Some are things like chlorofluorocarbons, which the National Centers for Environmental Information say have no natural source. Instead, we manufactured them for use in things like refrigeration units, cleaning solvents, and aerosol propellants. We're frowning on them these days, given that we now know they destroy the ozone, but hey, they're still out there.

The British Geological Survey says that since the mid-18th century that we've been manufacturing insane amounts of gases, and there are a few major sources. There's the burning of fossil fuels, of course, but around a third of gases come from the farming, agriculture, and forestry industries. About 5% of global CO2 emissions come from that very specific industry: cement production. 

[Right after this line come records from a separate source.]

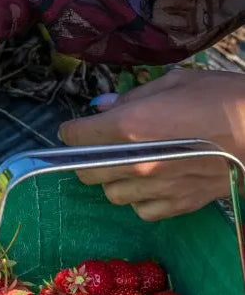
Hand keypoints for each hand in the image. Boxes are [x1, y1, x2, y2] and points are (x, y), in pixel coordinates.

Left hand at [58, 69, 244, 220]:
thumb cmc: (222, 99)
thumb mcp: (175, 83)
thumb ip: (132, 97)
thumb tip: (102, 106)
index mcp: (129, 126)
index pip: (77, 136)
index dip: (73, 132)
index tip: (77, 129)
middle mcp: (134, 162)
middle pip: (85, 172)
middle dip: (86, 159)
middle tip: (101, 148)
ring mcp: (154, 187)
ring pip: (110, 194)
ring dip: (113, 181)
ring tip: (130, 167)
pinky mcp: (175, 204)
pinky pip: (141, 210)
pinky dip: (140, 200)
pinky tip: (152, 184)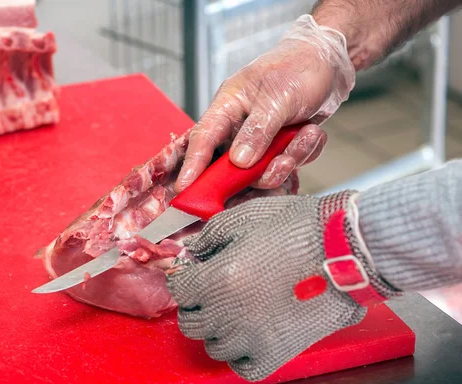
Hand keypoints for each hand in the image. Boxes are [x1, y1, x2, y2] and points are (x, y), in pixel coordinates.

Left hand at [166, 191, 397, 381]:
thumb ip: (209, 236)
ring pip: (213, 346)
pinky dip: (240, 354)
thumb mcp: (244, 218)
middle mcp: (229, 314)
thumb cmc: (296, 228)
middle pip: (190, 322)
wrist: (346, 249)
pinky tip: (249, 336)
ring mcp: (252, 338)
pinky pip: (243, 366)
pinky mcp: (277, 354)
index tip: (197, 274)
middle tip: (214, 291)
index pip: (179, 290)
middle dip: (197, 304)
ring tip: (236, 311)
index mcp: (217, 279)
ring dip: (218, 329)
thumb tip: (191, 252)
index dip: (187, 278)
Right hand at [175, 15, 354, 192]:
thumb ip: (257, 131)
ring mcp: (260, 140)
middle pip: (232, 168)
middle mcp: (239, 127)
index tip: (185, 188)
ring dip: (287, 160)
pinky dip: (304, 153)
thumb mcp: (277, 98)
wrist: (331, 62)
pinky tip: (312, 132)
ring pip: (263, 171)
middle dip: (257, 174)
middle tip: (279, 169)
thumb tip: (238, 162)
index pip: (203, 139)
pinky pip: (286, 166)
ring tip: (306, 137)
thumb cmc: (297, 67)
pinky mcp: (280, 147)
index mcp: (228, 108)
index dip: (192, 165)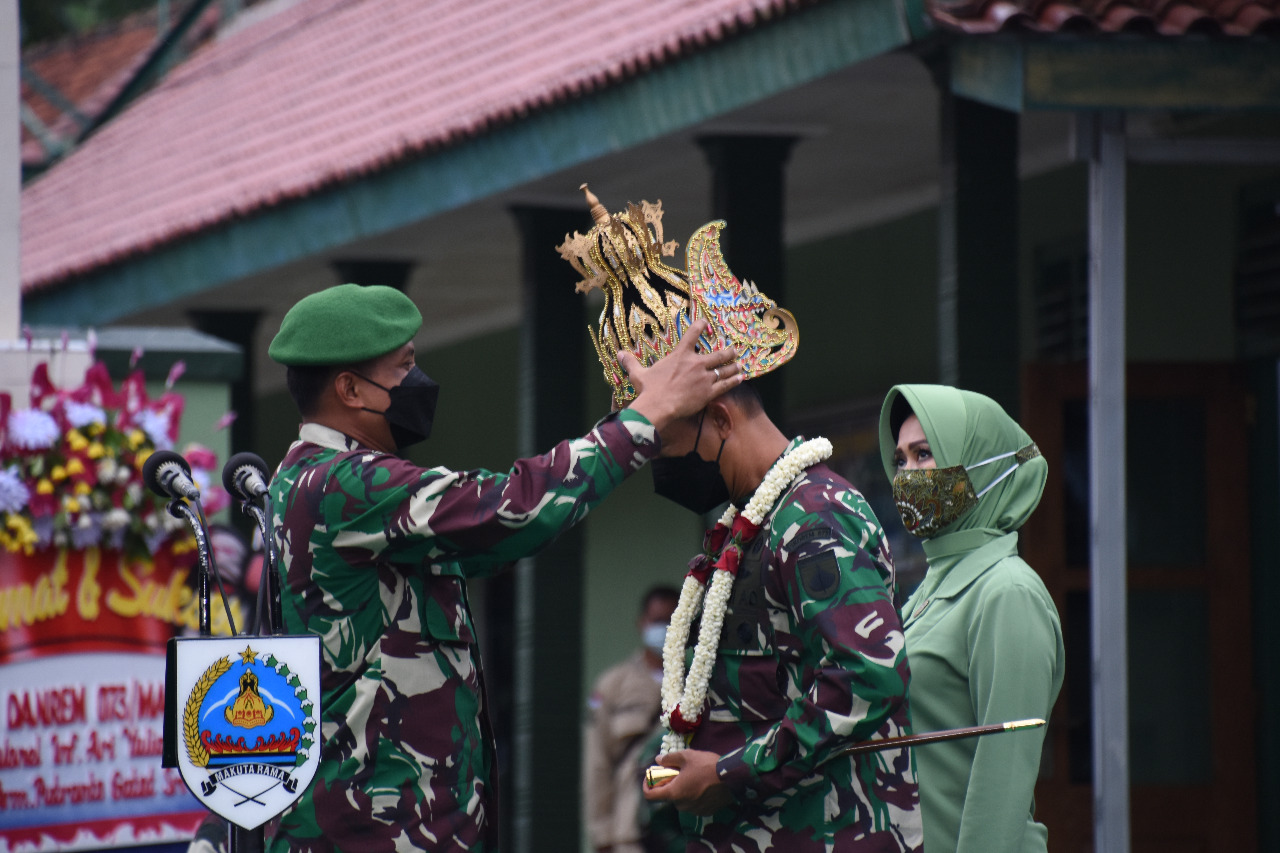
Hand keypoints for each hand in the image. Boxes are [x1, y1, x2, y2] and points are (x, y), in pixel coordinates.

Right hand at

On an individual level, Columbia University says that the average American is actually responsible for more gas than trash. In a single year, it's estimated that each and every person releases around 36,700 pounds of carbon dioxide into the air. That Great Pacific Garbage Patch, the one that's twice the size of Texas? That's been estimated to weigh around 87,000 tons, while the US created 7,600,000,000 tons of CO2 in 2014 alone. There's some food for thought.

Earth has been officially classified as a toxic planet

If space is infinite, there's got to be alien life out there, right? So you'd totally think that extraterrestrial life would have made some kind of official contact by now, the kind that doesn't involve just one guy in a pickup truck. Maybe they're avoiding us because humankind has made Earth downright toxic.

And that's not an exaggeration. In 2017, researchers (via classified Earth as a "toxic planet." Why?

They defined Earth's toxicity by a few factors, including the fact that humankind is responsible for putting around 250 billion tons of harmful substances into their surroundings each and every year. Estimates suggest that not only are there more than 144,000 chemicals in existence that are purely man-made, but there's about 2,000 more invented each year.

And it's more serious a problem than you might think: the World Health Organization has found that one in every four humans will die because of man-made junk. Whether that's radiation, pollution, climate change, or exposure to some of those aforementioned chemicals, at least a quarter of us are dying from our great problem with junk. It's no wonder the aliens stay away.